Собственно, потому они в свой же коллектив и не вливаются - они не слишком ебанутые, не слишком угашенные, они становятся старше, проходя стадию этого ёбаного взросления, и Рензо иногда даже начинает чувствовать, как его понемногу принимает в свои объятия такая вещь, как тоска, в классике всё той же русской это называется "сплин", ещё, кажется, есть такая группа, но за это Рензо не шарит, Рензо такое не слушает, он слушает чаще всего плейлист Эйнс-чан, или музыку из рекомендованного раздела, но там одно дерьмо чаще всего, но на фон, чтобы домашку спокойно делать, в целом, сойдёт.


Эйнс-чан протягивает ему наушник, левый, включает свою любимую песню, от которой ещё не затошнило, и Рензо даже не кривится.


Сейчас светит солнце, ему перепала половина чужого обеда, чужого домашнего вкусного обеда, его даже подтянули сегодня по английскому, и его даже не лишат степухи за выправленную оценку по этому самому английскому, и сейчас он слушает музыку, и он даже готов потерпеть, если Эйнс-чан вдруг приспичит снова разлиться своей душой во всём её необъятном объёме.


Эйнс-чан делает лучше.


Эйнс-чан начинает заливать ему какую-то астрологическую хуету.


Рензо вспоминает своё хобби из школы и дёргает уголком искусанных губ.


- Пожалуйте Вашу ручку, мадемуазель?


Эйнс-чан смотрит на него, как на идиота, ну, почему "как", и протягивает руку, и Рензо проводит подушечкой большого пальца по линии жизни, и Эйнс-чан едва не одёргивает руку.


- Пиздец у тебя ладони ледяные.


- Когда у тебя день рождения?


Эйнс-чан закатывает глаза, называет дату, может быть, даже не левую, и Рензо говорит зазубренные, заезженные фразы из гороскопов, что-то про неуёмную энергию, про страсть, про колкость, ну, и всё такое, куча пафоса, ноль конкретики.


И Эйнс-чан спрашивает тоже:


- Когда миру "посчастливилось"?


- Четвёртого июля.


Эйнс-чан молчит.


Эйнс-чан, наверное, думает.


И Эйнс-чан выдыхает:


- Не хочу показаться предвзятой, но даже рака нету знака, лично для меня.

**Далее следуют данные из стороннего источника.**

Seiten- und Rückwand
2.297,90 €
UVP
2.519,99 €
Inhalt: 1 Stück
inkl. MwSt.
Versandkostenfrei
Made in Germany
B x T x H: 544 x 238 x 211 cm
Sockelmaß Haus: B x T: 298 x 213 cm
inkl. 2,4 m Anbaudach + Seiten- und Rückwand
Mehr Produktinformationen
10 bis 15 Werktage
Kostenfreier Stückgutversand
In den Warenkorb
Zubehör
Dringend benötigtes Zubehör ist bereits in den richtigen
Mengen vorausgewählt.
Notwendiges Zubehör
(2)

- Рак - мнительное чмо, - поддакивает ей Рензо.


И Эйнс-чан долго, до конца песни, договаривается с собой же - протягивает ему перчатку на левую руку.


- Как мило. Какой-то намёк?


У Рензо в левом ухе играет песня, левая рука в относительном тепле, и Эйнс-чан сжимает его правую руку своей ладонью.


Первые шаги от девчонок - большая редкость.


Первые шаги от девчонок - Рензо зовёт манной небесной.


Рензо усмехается, сжимая чужую тёплую ладонь, и просит переключить песню.


И, наверное, этот его ёбаный взросленческий "сплин" даже понемногу сходит на нет, под песню совершенно другой группы.